* Trecho para leitura *
<<<<
O julgamento foi em resposta a uma ação proposta pelo PSB, que foi ao STF após um decreto do presidente Jair Bolsonaro promover mudanças na Agência, aumentando o poder da Abin de acesso a dados de cidadãos. No Congresso, a oposição defendeu que as mudanças criavam uma “Abin paralela”.

Durante o julgamento, os ministros criticaram ações policialescas nas atividades de inteligência. 

“Estamos aqui a cuidar de Abin paralela por uma questão simples: inteligência é atividade sensível e grave do estado, mas está posta na legislação como sendo necessária nos termos por ela delineados. Arapongagem, para usar uma expressão vulgar mas que agora está em dicionário, é aquele que licitamente pratica atividades de grampos e, portanto, de situação irregular, essa atividade não é direito, é crime. Praticado pelo estado, é ilícito gravíssimo”, disse a ministra Carmen Lúcia. 

Já o ministro Edson Fachin afirmou que o compartilhamento de dados de órgãos do governo com a Abin “ativa inúmeras sensibilidades democráticas, incluindo o risco de construção de mecanismos típicos de um Estado policialesco”.

Análise

O fantasma do Serviço Nacional de Informações (SNI) fez o governo Bolsonaro colher mais uma derrota no Supremo. Criado depois do golpe militar de 64 para supervisionar e coordenar as atividades de informações e contrainformações no Brasil e exterior, e extinto em 1990 pelo presidente Fernando Collor, o SNI foi o órgão repressor mais eficiente da ditadura.
>>>>
* Entradas fornecidas *
<<<<
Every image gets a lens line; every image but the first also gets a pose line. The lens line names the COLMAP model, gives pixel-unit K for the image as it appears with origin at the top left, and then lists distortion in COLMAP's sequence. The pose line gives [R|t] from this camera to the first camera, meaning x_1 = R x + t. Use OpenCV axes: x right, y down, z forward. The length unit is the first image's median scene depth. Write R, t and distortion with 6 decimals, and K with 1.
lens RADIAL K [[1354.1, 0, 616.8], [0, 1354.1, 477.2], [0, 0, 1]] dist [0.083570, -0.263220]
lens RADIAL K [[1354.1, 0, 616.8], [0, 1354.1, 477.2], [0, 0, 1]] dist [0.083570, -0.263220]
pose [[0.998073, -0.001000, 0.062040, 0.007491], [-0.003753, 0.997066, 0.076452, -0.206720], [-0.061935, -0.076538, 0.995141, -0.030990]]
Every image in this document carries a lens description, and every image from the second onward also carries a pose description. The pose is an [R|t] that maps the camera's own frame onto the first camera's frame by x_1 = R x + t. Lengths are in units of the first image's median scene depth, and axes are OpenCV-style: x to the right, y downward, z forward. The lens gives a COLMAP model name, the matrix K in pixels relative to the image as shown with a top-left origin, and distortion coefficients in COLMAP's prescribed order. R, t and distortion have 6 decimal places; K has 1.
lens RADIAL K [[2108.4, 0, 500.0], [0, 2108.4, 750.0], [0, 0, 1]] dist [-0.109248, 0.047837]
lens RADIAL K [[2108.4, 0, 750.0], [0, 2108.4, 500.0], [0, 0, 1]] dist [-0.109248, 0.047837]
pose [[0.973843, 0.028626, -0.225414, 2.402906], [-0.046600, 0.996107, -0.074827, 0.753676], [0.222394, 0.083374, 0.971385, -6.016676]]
>>>>
* O que fazer *
Copie do trecho sobre a Abin no STF a parte que vai de "O julgamento foi" até "atividades de inteligência.", inclusive.

* Resposta *
O julgamento foi em resposta a uma ação proposta pelo PSB, que foi ao STF após um decreto do presidente Jair Bolsonaro promover mudanças na Agência, aumentando o poder da Abin de acesso a dados de cidadãos. No Congresso, a oposição defendeu que as mudanças criavam uma “Abin paralela”.

Durante o julgamento, os ministros criticaram ações policialescas nas atividades de inteligência.